On a recent Saturday, I worked in the yard for a while, listening to an audiobook to distract me from how much I dislike it.
I enjoy being outdoors and love the sun. I am less fond of the actual work of trying to control a bazillion weeds every summer. But I was doing it under a cloudless Colorado blue sky drenched in sunshine. And I mean cloudless. And did I say blue?
Then the thirst and sweating got to be too much, and I went inside to clean up. The next stop was the library for an afternoon writing session.
This transition took less than fifteen minutes. When I left the yard, I saw no sign of bad weather. By the time I got to the library, I wasn’t sure I could get from my car to the door without getting soaked.

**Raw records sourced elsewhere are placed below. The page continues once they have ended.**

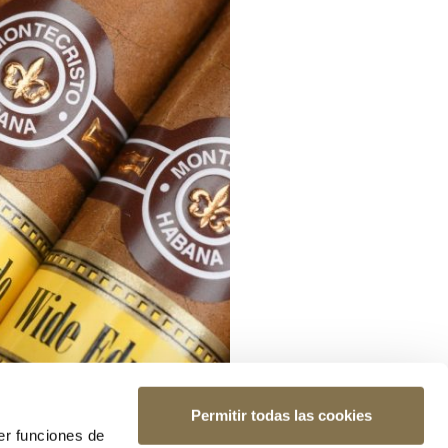
Permitir todas las cookies
er funciones de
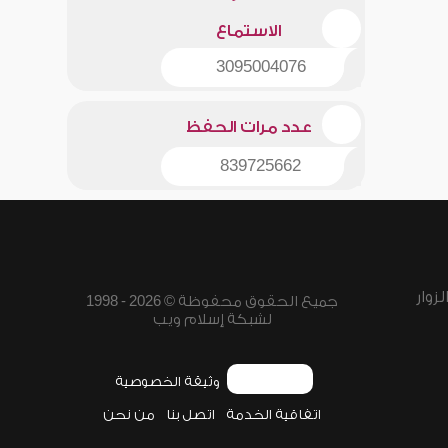
الاستماع
3095004076
عدد مرات الحفظ
839725662
زوار
جميع الحقوق محفوظة © 2026 - 1998
لشبكة إسلام ويب
وثيقة الخصوصية
اتفاقية الخدمة
اتصل بنا
من نحن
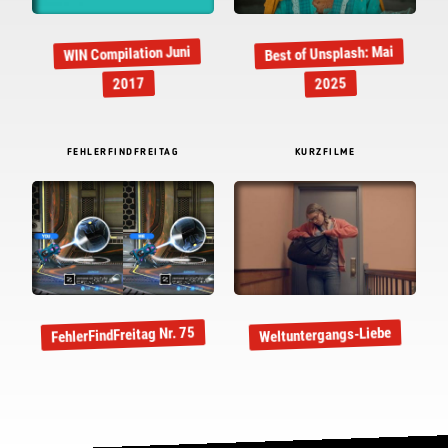
Best of Unsplash: Mai
WIN Compilation Juni
2017
2025
FEHLERFINDFREITAG
KURZFILME
FehlerFindFreitag Nr. 75
Weltuntergangs-Liebe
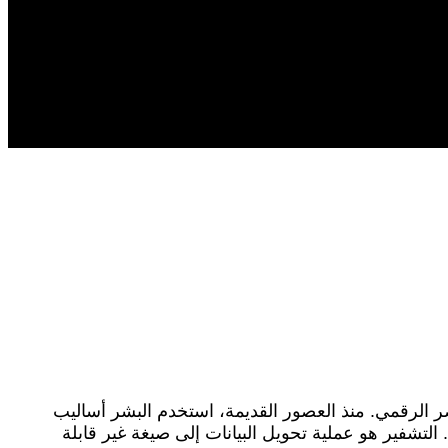
صر الرقمي. منذ العصور القديمة، استخدم البشر أساليب
 التشفير هو عملية تحويل البيانات إلى صيغة غير قابلة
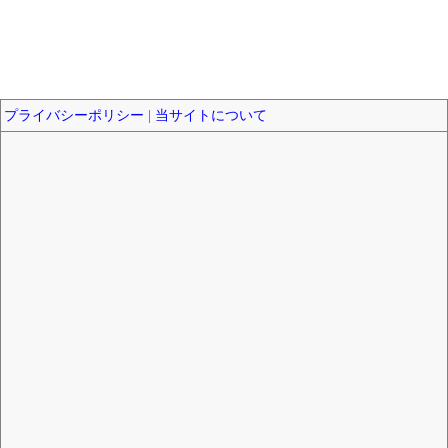
プライバシーポリシー
|
当サイトについて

After eighteen years in Colorado, I should not be surprised.
I got myself set up to work where I could look out a long wall of windows. Usually I enjoy the view of the mountains. On that day, the pounding storm was the main attraction, completely obscuring the Rockies.

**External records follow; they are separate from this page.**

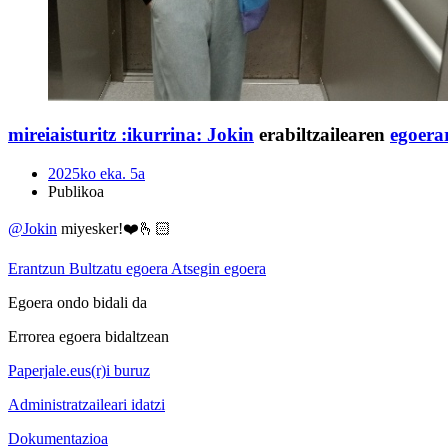
mireiaisturitz :ikurrina:
Jokin
erabiltzailearen
egoera
2025ko eka. 5a
Publikoa
@
Jokin
miyesker!❤️🫰🏻
Erantzun
Bultzatu egoera
Atsegin egoera
Egoera ondo bidali da
Errorea egoera bidaltzean
Paperjale.eus(r)i buruz
Administratzaileari idatzi
Dokumentazioa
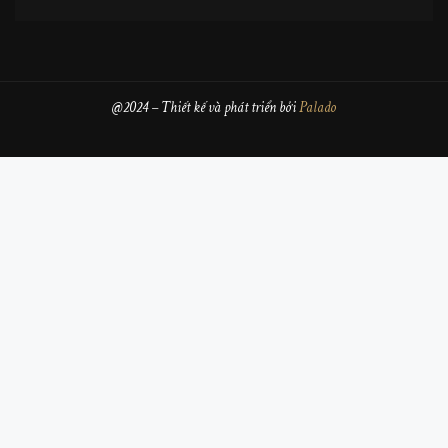
@2024 – Thiết kế và phát triển bởi
Palado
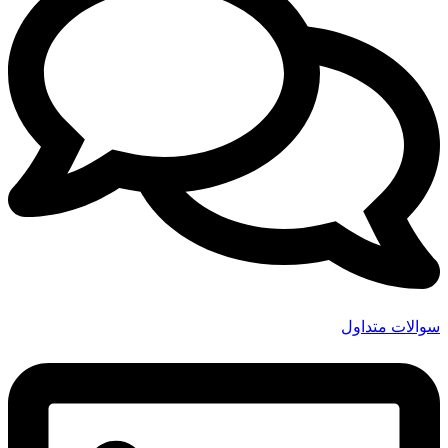
سوالات متداول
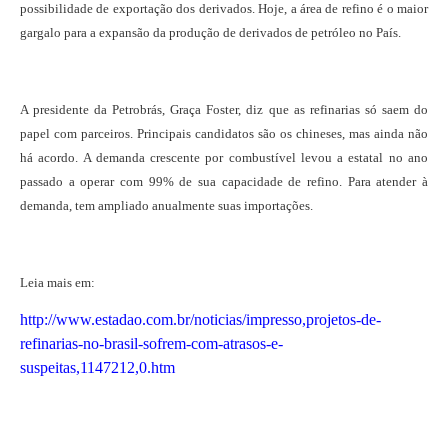
possibilidade de exportação dos derivados. Hoje, a área de refino é o maior
gargalo para a expansão da produção de derivados de petróleo no País.
A presidente da Petrobrás, Graça Foster, diz que as refinarias só saem do
papel com parceiros. Principais candidatos são os chineses, mas ainda não
há acordo. A demanda crescente por combustível levou a estatal no ano
passado a operar com 99% de sua capacidade de refino. Para atender à
demanda, tem ampliado anualmente suas importações.
Leia mais em:
http://www.estadao.com.br/noticias/impresso,projetos-de-
refinarias-no-brasil-sofrem-com-atrasos-e-
suspeitas,1147212,0.htm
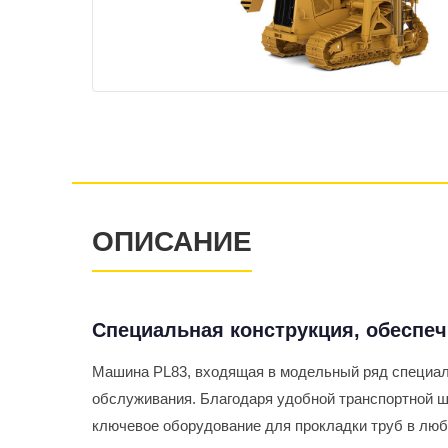
ОПИСАНИЕ
Специальная конструкция, обеспе
Машина PL83, входящая в модельный ряд специал
обслуживания. Благодаря удобной транспортной ш
ключевое оборудование для прокладки труб в люб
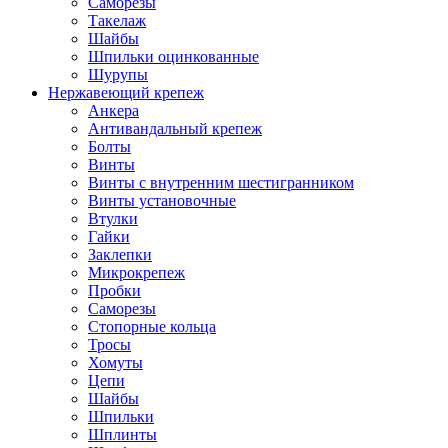
Саморезы
Такелаж
Шайбы
Шпильки оцинкованные
Шурупы
Нержавеющий крепеж
Анкера
Антивандальный крепеж
Болты
Винты
Винты с внутренним шестигранником
Винты установочные
Втулки
Гайки
Заклепки
Микрокрепеж
Пробки
Саморезы
Стопорные кольца
Тросы
Хомуты
Цепи
Шайбы
Шпильки
Шплинты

And then, just as quickly, the storm passed.
What happened next made my laugh out loud in a library. Cell phones started going off all over the library. Even the ones with the ringers turned off buzzed in chorus.

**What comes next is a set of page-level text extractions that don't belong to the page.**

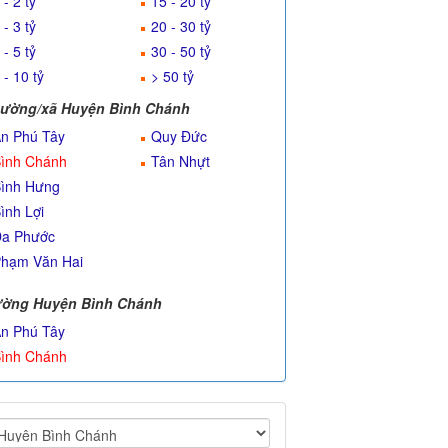
 - 2 tỷ
15 - 20 tỷ
 - 3 tỷ
20 - 30 tỷ
 - 5 tỷ
30 - 50 tỷ
 - 10 tỷ
> 50 tỷ
ường/xã Huyện Bình Chánh
n Phú Tây
Quy Đức
ình Chánh
Tân Nhựt
ình Hưng
ình Lợi
a Phước
hạm Văn Hai
ờng Huyện Bình Chánh
n Phú Tây
ình Chánh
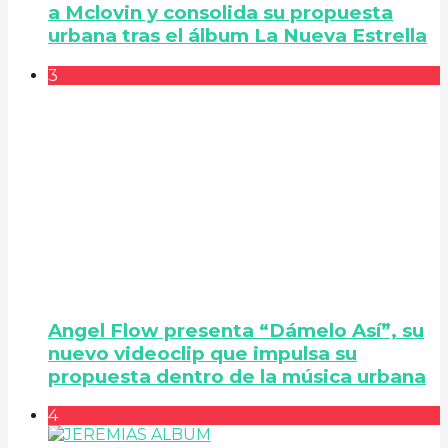
a Mclovin y consolida su propuesta
urbana tras el álbum La Nueva Estrella
3
Angel Flow presenta “Dámelo Así”, su
nuevo videoclip que impulsa su
propuesta dentro de la música urbana
4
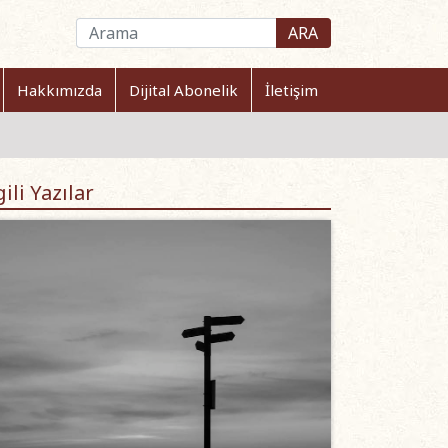
ARA
Hakkımızda
Dijital Abonelik
İletişim
gili Yazılar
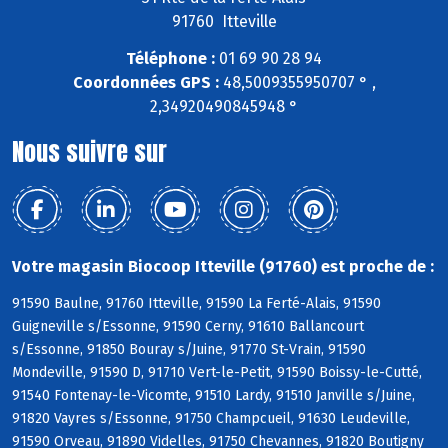
91760 Itteville
Téléphone :
01 69 90 28 94
Coordonnées GPS :
48,5009355950707 ° ,
2,34920490845948 °
Nous suivre sur
Votre magasin Biocoop Itteville (91760) est proche de :
91590 Baulne, 91760 Itteville, 91590 La Ferté-Alais, 91590
Guigneville s/Essonne, 91590 Cerny, 91610 Ballancourt
s/Essonne, 91850 Bouray s/Juine, 91770 St-Vrain, 91590
Mondeville, 91590 D, 91710 Vert-le-Petit, 91590 Boissy-le-Cutté,
91540 Fontenay-le-Vicomte, 91510 Lardy, 91510 Janville s/Juine,
91820 Vayres s/Essonne, 91750 Champcueil, 91630 Leudeville,
91590 Orveau, 91890 Videlles, 91750 Chevannes, 91820 Boutigny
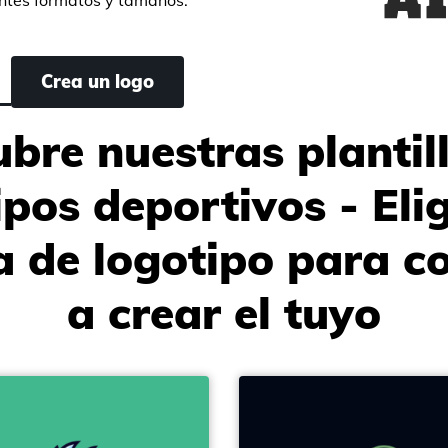
entes formatos y tamaños.
Crea un logo
bre nuestras plantil
ipos deportivos - Eli
la de logotipo para 
a crear el tuyo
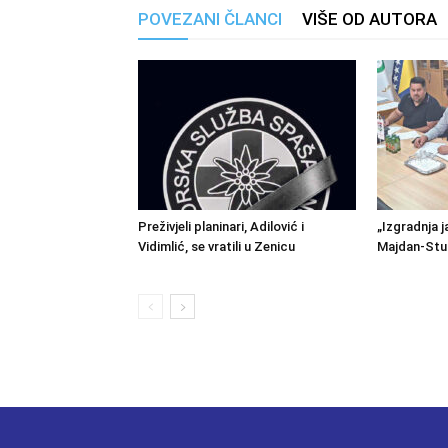
POVEZANI ČLANCI
VIŠE OD AUTORA
Preživjeli planinari, Adilović i
„Izgradnja j
Vidimlić, se vratili u Zenicu
Majdan-Stu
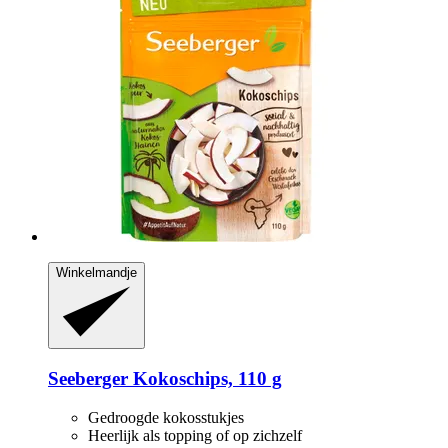
Winkelmandje
Seeberger
Kokoschips, 110 g
Gedroogde kokosstukjes
Heerlijk als topping of op zichzelf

People scrambled to quiet phones in purses and bookbags. Finally someone said aloud, “It’s an alert notice about the storm.”
It was too late to call it a warning, at least in my neighborhood.
It seemed to me that a lot of the alerts we get in our lives are like that—coming too late.
• Too late not to get seriously ill.
• Too late not to step off that curb and break your ankle.
• Too late to take back those spiteful words.
• Too late not to make that questionable choice about a job or relationship that will change the future.
How fragile life is. And how quickly it can change.
The storm was over. Blue skies. Sun. Mountains. It was all as if the deluge hadn’t happened. And that, too, is a reminder. The blinding storms happened, but they don’t have to be the last thing we see. We can always look for the grace of wholeness, healing and restoration.